SOURCE TEXT:
►

To come to a conclusion on the disputed issues a Court must make findings on

(a)     the credibility of the various factual witnesses.

(b)     their reliability; and

(c)     the probabilities.

 As to (a), the Court's finding on credibility of a particular witness will depend on his impression of the veracity of the witness. That in turn will depend upon a variety of subsidiary factors, not necessarily in order of importance, such as;

(i)      that witness’ candour and demeanour in the witness box;

(ii)     his bias, latent and blatant;

(iii)    internal contradictions in his evidence;

(iv)    external contradictions with what was pleaded or put on his behalf, or with established facts or with his own extracurial statements or actions;

(v)     the probability or improbability of particular aspects of his version;

(vi)    the caliber and cogency of his performance compared to that of other witnesses testifying about the same incident or events.

 As to (b), a witness’s reliability will depend, apart from the factors mentioned under (a)(ii), (iv) and (v) above, on

(i)         The opportunities had to experience or observe the event in question; and

(ii)       The quality, integrity, and independence of his recall thereof.

As to (c), this necessitates and analysis and evaluation of the probability or improbability of each party's version on each of the disputed issues. In the light of this assessment of (a), (b) and (c) Court will then, as a final step, determine whether the party burdened with the onus of proof has succeeded in discharging it. The hard case, which will doubtless be the rare one, occurs when the Court’s credibility findings compelled it in one direction and its valuation of the general probabilities in another. The more convincing the former, the less convincing would be the latter. But when all factors are equipoised probabilities prevail.”

[41]     On the same topic, Mr Bergenthuin referred the Court in his heads of argument to the judgment of Baring Eiendomme v Roux [2001] 1 ALL SA 399 SCA, at para [6] where the SCA cited with approval the following passage from National Employers’ General Employers Insurance Co Ltd v Jagers 1984 (4) SA 437 A at 440E-441A:

Where there are two mutually destructive stories, [the Plaintiff] can only succeed if he satisfies the Court on a preponderance of probabilities that his version is true and accurate and therefore acceptable, and that the other version advanced by the Defendant is therefore falls and mistaken falls to be rejected. In deciding whether that evidence is true or not the Court will weigh up and test the Plaintiff's allegations against the general probabilities. The estimate of the credibility of a witness will therefore be inextricably bound up with a consideration of the probabilities of the case and, if the balance of probabilities favours the Plaintiff, then the court will except his version as being properly true. If, however, the probabilities are evenly balanced in the sense that they do not favour the Plaintiff's case anymore than they do the Defendant’s, the plaintiff can only succeed if the court nevertheless believes him and is satisfied his evidence is true and that the Defendant’s version is false.

◄

WORK INSTRUCTION 1: Summarize the excerpt on witness evidence in two sentences.
The entries that come next are unrelated to the excerpt on witness evidence.

SOURCE DATA:
►

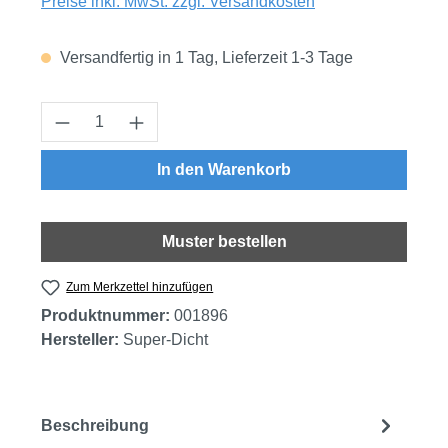
Preise inkl. MwSt. zzgl. Versandkosten
Versandfertig in 1 Tag, Lieferzeit 1-3 Tage
Produkt Anzahl: Gib den gewünschten Wert
In den Warenkorb
Muster bestellen
Zum Merkzettel hinzufügen
Produktnummer:
001896
Hersteller:
Super-Dicht
Beschreibung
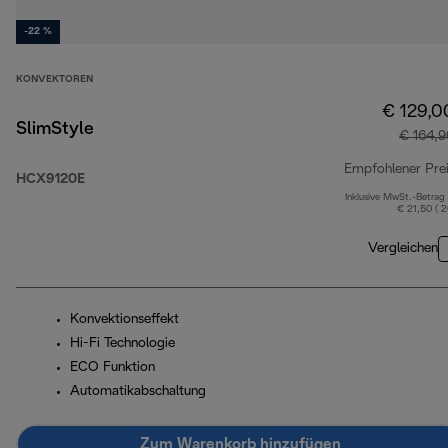
-22 %
KONVEKTOREN
€ 129,0
SlimStyle
€ 164,9
Empfohlener Pre
HCX9120E
Inklusive MwSt.-Betrag
€ 21,50 ( 
Vergleichen
Konvektionseffekt
Hi-Fi Technologie
ECO Funktion
Automatikabschaltung
Zum Warenkorb hinzufügen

◄

WORK INSTRUCTION 2: Output every line of text from the online shop entries word for word, leaving out the pictures.

YOUR RESPONSE 1: To resolve disputed issues, a court must make findings on the credibility of the factual witnesses, their reliability, and the probabilities, and then decide whether the party burdened with the onus of proof has discharged it. Where there are two mutually destructive stories, the plaintiff can succeed only by satisfying the court on a preponderance of probabilities that his version is true and that the defendant's version is false.

YOUR RESPONSE 2:
Preise inkl. MwSt. zzgl. Versandkosten
Versandfertig in 1 Tag, Lieferzeit 1-3 Tage
Produkt Anzahl: Gib den gewünschten Wert
In den Warenkorb
Muster bestellen
Zum Merkzettel hinzufügen
Produktnummer:
001896
Hersteller:
Super-Dicht
Beschreibung
-22 %
KONVEKTOREN
€ 129,0
SlimStyle
€ 164,9
Empfohlener Pre
HCX9120E
Inklusive MwSt.-Betrag
€ 21,50 ( 
Vergleichen
Konvektionseffekt
Hi-Fi Technologie
ECO Funktion
Automatikabschaltung
Zum Warenkorb hinzufügen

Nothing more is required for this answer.